--- Tekstfragment ---
......
00 P1050158 1 Hetwerk begraafplaatsTekening van het eerste hekwerk. Foto: coll. H.M. Somsen

De laatste begrafenis op het kerkhof om de Lambertikerk vond plaats op 28 december 1828 van Roelov Harmen Jan Bennink, oud 61 jaar. In 1861 is van het oude kerkhof rondom de kerk een plantsoen gemaakt. Het was destijds mogelijk om de overledenen op de nieuwe begraafplaats te herbegraven en de eventuele grafsteen over te zetten.

Wanneer de begraafplaats is aangelegd kunnen eigenaren van een graf op het kerkhof bij de Lambertikerk bij loting een nieuw eigen graf kopen. Er zijn 170 graven beschikbaar en er worden er 145 van verkocht. Zij die later een graf willen, betalen 12 gulden voor aankoop van een graf, dat is het gedeelte waar ook enkele notabelen liggen begraven, de toenmalige burgemeester Becking en zijn vrouw Maria Ludovica Baas met de grafsteen waarop twee slangen zich in de staart bijten. Voor een aantal graven hoefde niet betaald te worden, het graf van de huisarts in gemeentedienst, de grondeigenaar (Alof Radstake) die de grond in ruil voor een eigen graf gratis heeft afgestaan en voor de bewoners van de pastorie. Zowel in de eigen als algemene graven wordt naast elkaar begraven, zonder paden.
......
--- Gebruik de informatie ---
**A)** Geef het stuk van de tekst over de begraafplaats van "00 P1050158 1" tot en met "over te zetten." opnieuw weer en vervang daarin "plantsoen" door "park".
**B)** Op welke datum vond volgens de tekst over de begraafplaats de laatste begrafenis op het kerkhof om de Lambertikerk plaats?
Ga alleen uit van de tekst over de begraafplaats.

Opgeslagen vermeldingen
......
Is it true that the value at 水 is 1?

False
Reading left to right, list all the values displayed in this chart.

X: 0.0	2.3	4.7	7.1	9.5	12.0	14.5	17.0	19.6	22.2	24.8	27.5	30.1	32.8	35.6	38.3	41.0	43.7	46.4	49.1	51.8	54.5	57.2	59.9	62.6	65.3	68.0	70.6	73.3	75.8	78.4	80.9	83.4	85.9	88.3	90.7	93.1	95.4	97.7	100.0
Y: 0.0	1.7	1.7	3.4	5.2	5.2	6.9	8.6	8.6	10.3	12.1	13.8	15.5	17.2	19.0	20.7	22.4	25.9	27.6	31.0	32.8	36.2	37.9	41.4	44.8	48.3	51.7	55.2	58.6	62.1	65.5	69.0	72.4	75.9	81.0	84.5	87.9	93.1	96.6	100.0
......
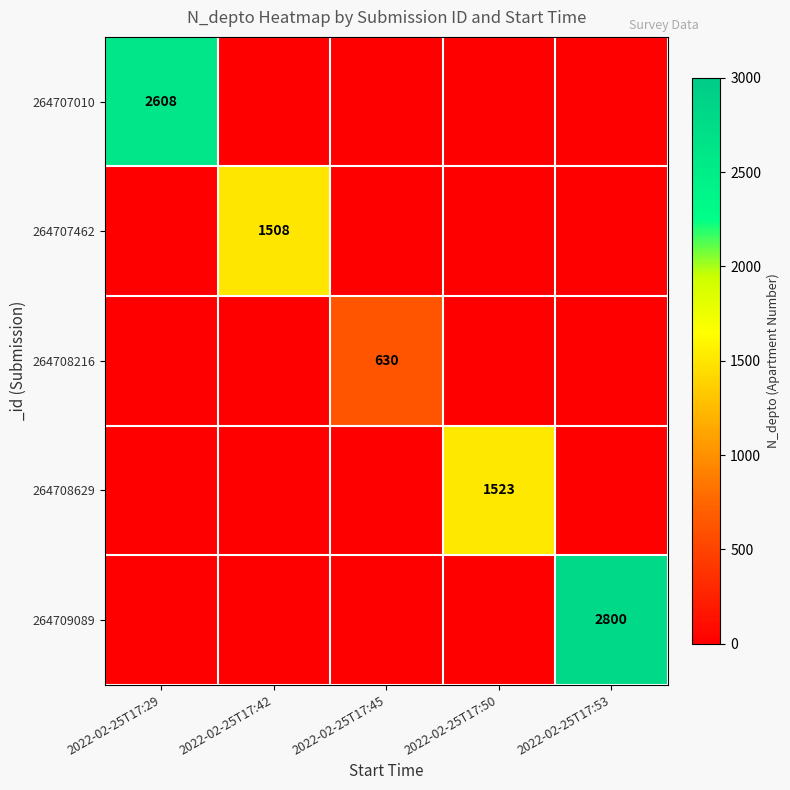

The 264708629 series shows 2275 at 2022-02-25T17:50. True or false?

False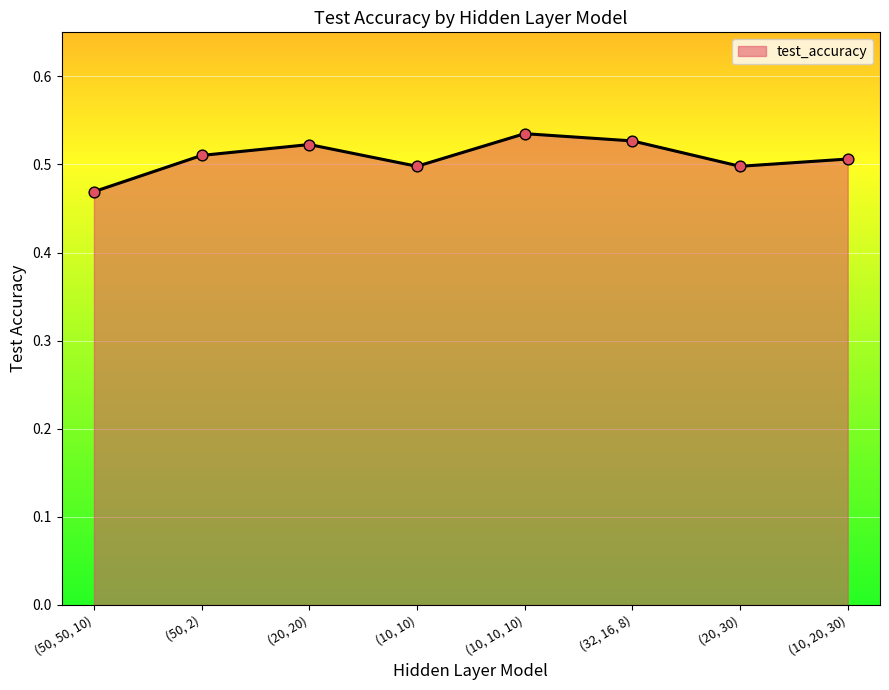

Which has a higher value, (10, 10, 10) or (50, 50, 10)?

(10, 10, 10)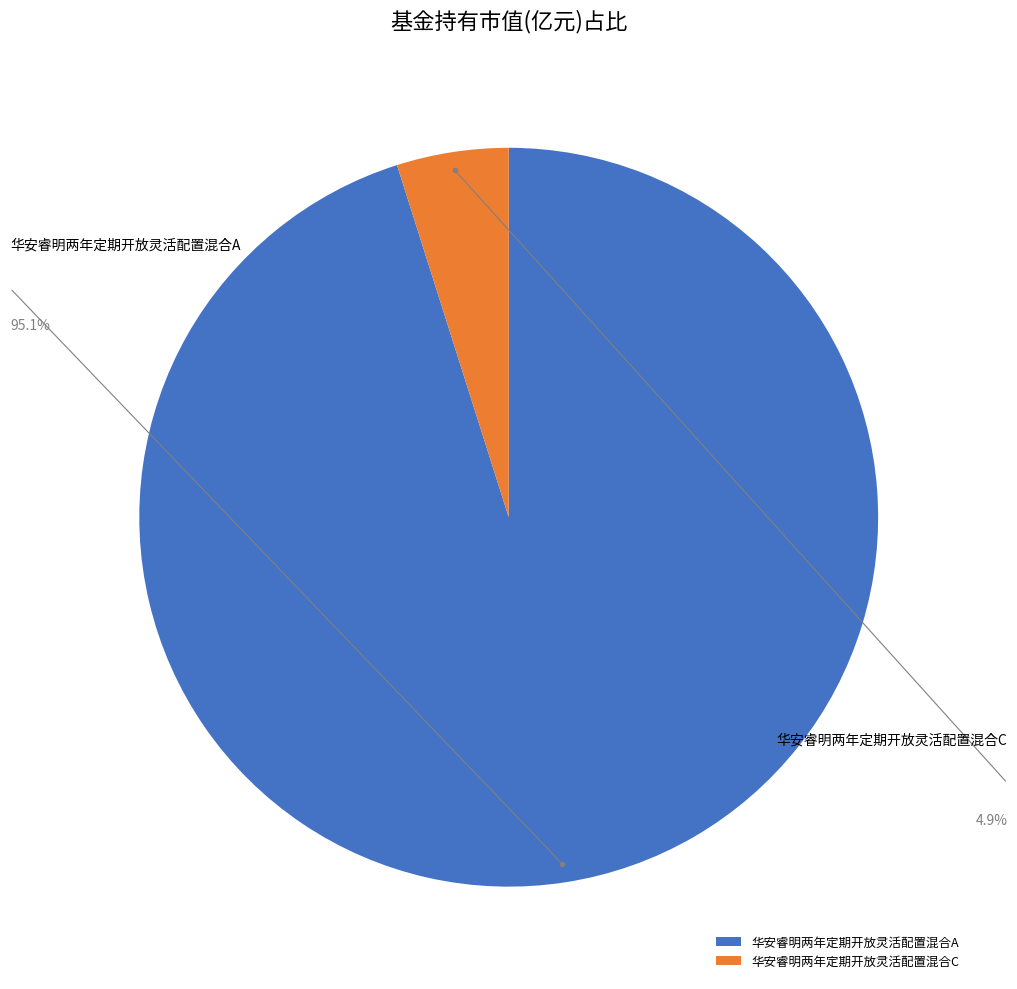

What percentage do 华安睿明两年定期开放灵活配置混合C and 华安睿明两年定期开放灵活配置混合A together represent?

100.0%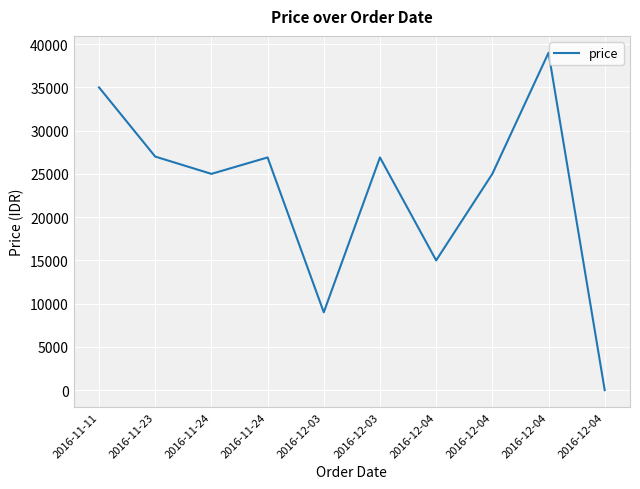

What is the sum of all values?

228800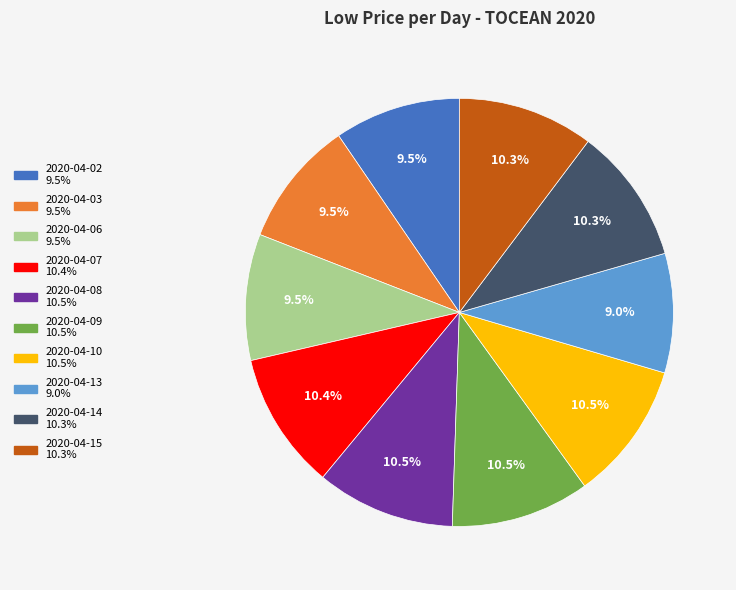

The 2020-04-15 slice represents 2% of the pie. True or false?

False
......
--- Resultaten oefening ---
**A)**
00 P1050158 1 Hetwerk begraafplaatsTekening van het eerste hekwerk. Foto: coll. H.M. Somsen

De laatste begrafenis op het kerkhof om de Lambertikerk vond plaats op 28 december 1828 van Roelov Harmen Jan Bennink, oud 61 jaar. In 1861 is van het oude kerkhof rondom de kerk een park gemaakt. Het was destijds mogelijk om de overledenen op de nieuwe begraafplaats te herbegraven en de eventuele grafsteen over te zetten.

**B)** Op 28 december 1828.